THE TASK: Update the rows from their beginning through the line containing "1: (400, 331)", inclusive, so that "images" becomes "frames" and nothing else changes. Leave the pictures out of your answer.

——————————

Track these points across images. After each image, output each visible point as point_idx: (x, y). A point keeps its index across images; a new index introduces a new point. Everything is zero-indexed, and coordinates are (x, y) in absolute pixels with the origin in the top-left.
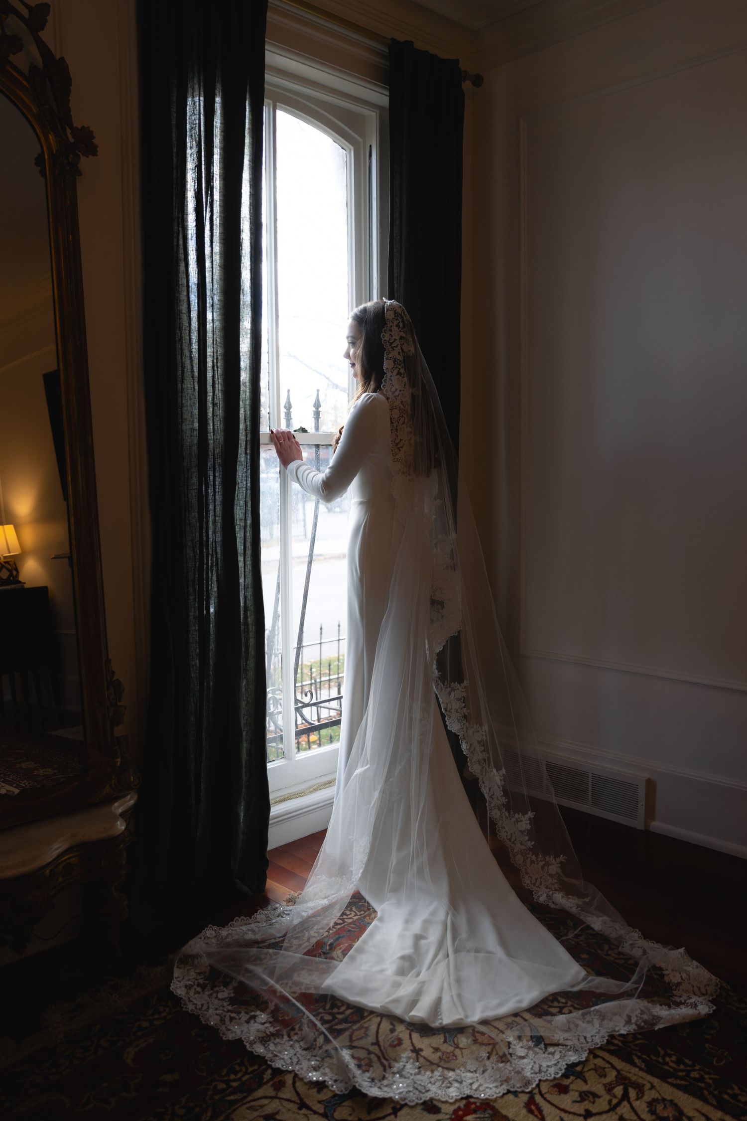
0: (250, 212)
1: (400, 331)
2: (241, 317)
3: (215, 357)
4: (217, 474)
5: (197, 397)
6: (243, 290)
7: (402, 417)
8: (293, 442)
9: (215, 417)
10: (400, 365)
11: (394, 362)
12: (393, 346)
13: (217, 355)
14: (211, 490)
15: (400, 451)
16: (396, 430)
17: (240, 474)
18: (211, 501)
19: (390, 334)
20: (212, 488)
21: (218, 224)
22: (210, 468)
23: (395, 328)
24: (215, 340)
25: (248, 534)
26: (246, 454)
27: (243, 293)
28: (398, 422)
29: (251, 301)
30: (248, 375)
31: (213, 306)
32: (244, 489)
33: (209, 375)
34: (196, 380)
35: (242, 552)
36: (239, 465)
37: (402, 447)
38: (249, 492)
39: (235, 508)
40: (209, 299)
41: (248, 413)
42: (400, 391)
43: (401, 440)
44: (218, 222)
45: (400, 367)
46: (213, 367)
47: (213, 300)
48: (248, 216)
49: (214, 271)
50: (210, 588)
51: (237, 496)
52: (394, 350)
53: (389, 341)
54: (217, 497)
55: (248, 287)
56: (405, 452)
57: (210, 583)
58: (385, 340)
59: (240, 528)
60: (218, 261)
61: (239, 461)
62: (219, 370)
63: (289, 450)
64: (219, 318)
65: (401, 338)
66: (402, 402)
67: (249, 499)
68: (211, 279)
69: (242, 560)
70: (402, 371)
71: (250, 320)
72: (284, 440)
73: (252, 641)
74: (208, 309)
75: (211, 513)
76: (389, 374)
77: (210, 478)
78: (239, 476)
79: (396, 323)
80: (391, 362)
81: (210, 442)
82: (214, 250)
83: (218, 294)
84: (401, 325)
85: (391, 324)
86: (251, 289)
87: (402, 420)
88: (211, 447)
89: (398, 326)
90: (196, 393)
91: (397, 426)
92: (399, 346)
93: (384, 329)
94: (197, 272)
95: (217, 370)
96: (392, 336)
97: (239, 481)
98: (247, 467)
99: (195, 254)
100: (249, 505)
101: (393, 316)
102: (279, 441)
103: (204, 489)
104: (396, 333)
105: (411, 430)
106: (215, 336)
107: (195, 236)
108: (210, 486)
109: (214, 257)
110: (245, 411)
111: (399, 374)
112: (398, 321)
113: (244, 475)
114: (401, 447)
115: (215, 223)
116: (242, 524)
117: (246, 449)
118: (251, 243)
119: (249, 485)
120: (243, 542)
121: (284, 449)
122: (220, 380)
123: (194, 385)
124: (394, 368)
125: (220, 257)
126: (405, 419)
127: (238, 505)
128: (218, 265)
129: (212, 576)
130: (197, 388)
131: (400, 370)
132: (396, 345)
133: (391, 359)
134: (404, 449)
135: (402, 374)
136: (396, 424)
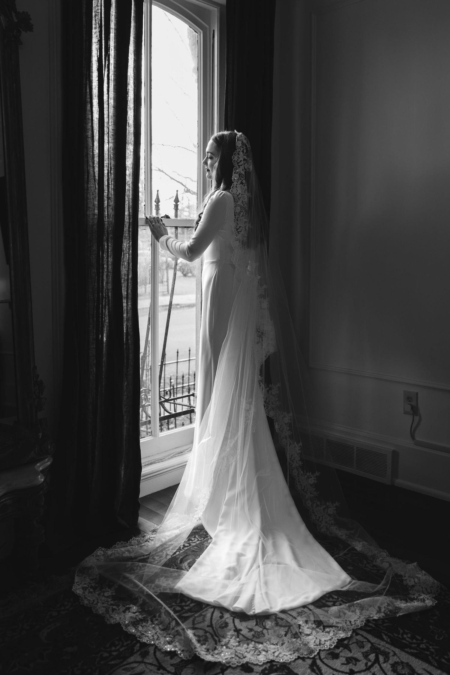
0: (134, 72)
1: (244, 155)
2: (127, 141)
3: (110, 167)
4: (109, 244)
5: (97, 193)
6: (128, 123)
7: (242, 212)
8: (161, 224)
9: (109, 207)
10: (243, 177)
11: (239, 175)
14: (105, 254)
15: (239, 234)
16: (237, 220)
17: (125, 245)
18: (105, 262)
19: (238, 157)
20: (106, 254)
21: (113, 79)
22: (105, 240)
23: (241, 153)
24: (109, 156)
25: (130, 285)
26: (129, 231)
27: (128, 125)
28: (239, 215)
29: (134, 131)
30: (131, 179)
31: (108, 133)
32: (128, 255)
33: (106, 179)
34: (97, 181)
35: (126, 296)
36: (125, 239)
38: (131, 256)
39: (121, 267)
40: (106, 129)
41: (131, 204)
42: (242, 195)
43: (240, 227)
44: (113, 78)
45: (243, 179)
46: (108, 173)
47: (108, 129)
48: (132, 75)
49: (110, 110)
50: (104, 320)
51: (123, 259)
52: (240, 167)
53: (237, 161)
54: (109, 259)
55: (132, 121)
56: (242, 235)
57: (104, 316)
58: (234, 160)
59: (124, 281)
60: (112, 104)
61: (124, 236)
62: (112, 175)
63: (159, 229)
64: (112, 141)
65: (244, 160)
66: (243, 202)
67: (130, 261)
68: (107, 116)
69: (126, 301)
70: (244, 182)
71: (133, 143)
72: (155, 223)
73: (131, 356)
74: (105, 135)
75: (106, 270)
76: (235, 183)
77: (105, 246)
78: (124, 246)
79: (242, 149)
80: (237, 175)
81: (105, 223)
82: (110, 96)
83: (112, 125)
84: (245, 151)
85: (239, 150)
86: (134, 123)
87: (242, 214)
88: (106, 226)
89: (243, 151)
90: (97, 191)
91: (238, 217)
92: (243, 165)
93: (234, 153)
94: (98, 111)
96: (239, 158)
97: (124, 249)
98: (129, 240)
99: (97, 99)
100: (131, 265)
101: (241, 145)
102: (152, 224)
103: (101, 254)
104: (242, 156)
105: (247, 221)
106: (109, 153)
107: (97, 87)
108: (105, 252)
109: (109, 101)
110: (129, 203)
111: (242, 183)
112: (243, 148)
113: (127, 245)
114: (240, 231)
115: (110, 78)
116: (126, 278)
117: (129, 228)
118: (134, 92)
119: (131, 252)
120: (126, 289)
121: (156, 229)
122: (112, 182)
123: (95, 185)
124: (239, 179)
125: (114, 101)
126: (243, 213)
127: (123, 265)
128: (112, 106)
129: (105, 312)
130: (97, 187)
131: (242, 180)
132: (241, 164)
133: (237, 173)
134: (242, 232)
135: (244, 184)
136: (238, 216)
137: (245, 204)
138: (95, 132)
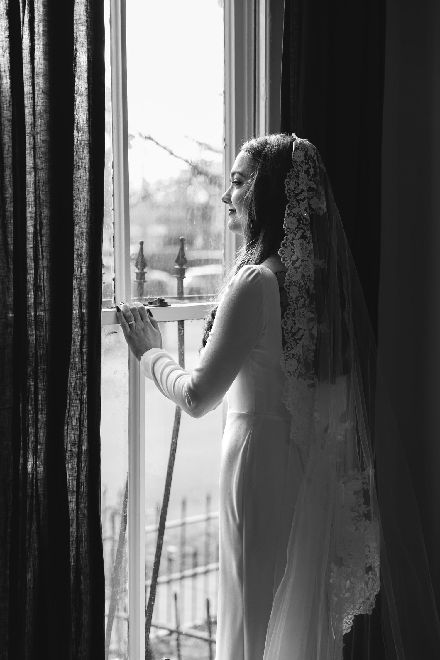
0: (87, 12)
1: (310, 180)
2: (75, 162)
3: (38, 222)
4: (40, 385)
5: (12, 280)
6: (77, 124)
7: (302, 297)
8: (147, 322)
9: (38, 306)
10: (305, 225)
11: (299, 220)
12: (298, 198)
13: (41, 219)
14: (31, 405)
15: (297, 344)
17: (73, 380)
18: (31, 422)
19: (296, 182)
20: (33, 403)
21: (41, 32)
22: (30, 376)
23: (302, 175)
24: (37, 197)
25: (83, 465)
26: (81, 353)
27: (77, 127)
28: (297, 304)
29: (89, 140)
30: (84, 244)
31: (34, 148)
32: (78, 402)
33: (30, 245)
34: (11, 254)
35: (75, 489)
36: (72, 369)
37: (300, 339)
38: (85, 406)
39: (66, 428)
40: (30, 138)
41: (85, 297)
42: (302, 261)
43: (299, 329)
44: (41, 28)
45: (305, 229)
46: (35, 233)
47: (34, 138)
48: (84, 18)
49: (36, 100)
50: (27, 544)
51: (69, 411)
52: (299, 204)
53: (293, 191)
54: (40, 417)
55: (85, 120)
56: (303, 346)
57: (27, 537)
59: (72, 456)
60: (42, 85)
61: (72, 363)
62: (44, 239)
63: (142, 333)
64: (44, 166)
65: (310, 189)
66: (303, 276)
67: (85, 417)
68: (31, 110)
69: (74, 500)
70: (308, 234)
71: (87, 167)
72: (135, 321)
73: (86, 618)
74: (27, 152)
75: (32, 438)
76: (290, 236)
77: (30, 388)
78: (71, 383)
79: (305, 167)
80: (295, 220)
81: (30, 338)
82: (36, 69)
83: (43, 132)
84: (312, 171)
85: (299, 168)
86: (89, 123)
87: (302, 301)
88: (32, 344)
89: (307, 172)
90: (11, 275)
91: (295, 309)
92: (307, 199)
93: (288, 174)
94: (11, 103)
95: (41, 240)
96: (298, 185)
97: (72, 390)
98: (82, 371)
99: (8, 77)
100: (85, 424)
101: (303, 158)
102: (128, 322)
103: (21, 409)
104: (304, 182)
105: (313, 315)
106: (38, 193)
107: (8, 51)
108: (30, 401)
109: (35, 79)
110: (80, 294)
111: (303, 237)
112: (308, 166)
113: (78, 381)
115: (36, 30)
116: (75, 450)
117: (81, 346)
118: (88, 57)
119: (85, 396)
120: (75, 474)
121: (136, 333)
122: (45, 254)
123: (8, 262)
124: (298, 228)
125: (45, 80)
126: (305, 301)
127: (70, 424)
128: (41, 90)
129: (31, 527)
130: (11, 267)
131: (305, 231)
132: (302, 198)
133: (294, 216)
134: (302, 341)
135: (307, 238)
136: (295, 305)
137: (308, 283)
138: (5, 149)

——————————

EXERCISE RESULT:
Track these points across frames. After each image, output each visible point as point_idx: (x, y). A point keeps its index across frames; a new index introduces a new point. Everything is zero-indexed, and coordinates are (x, y) in absolute pixels with the origin in the top-left.
0: (250, 212)
1: (400, 331)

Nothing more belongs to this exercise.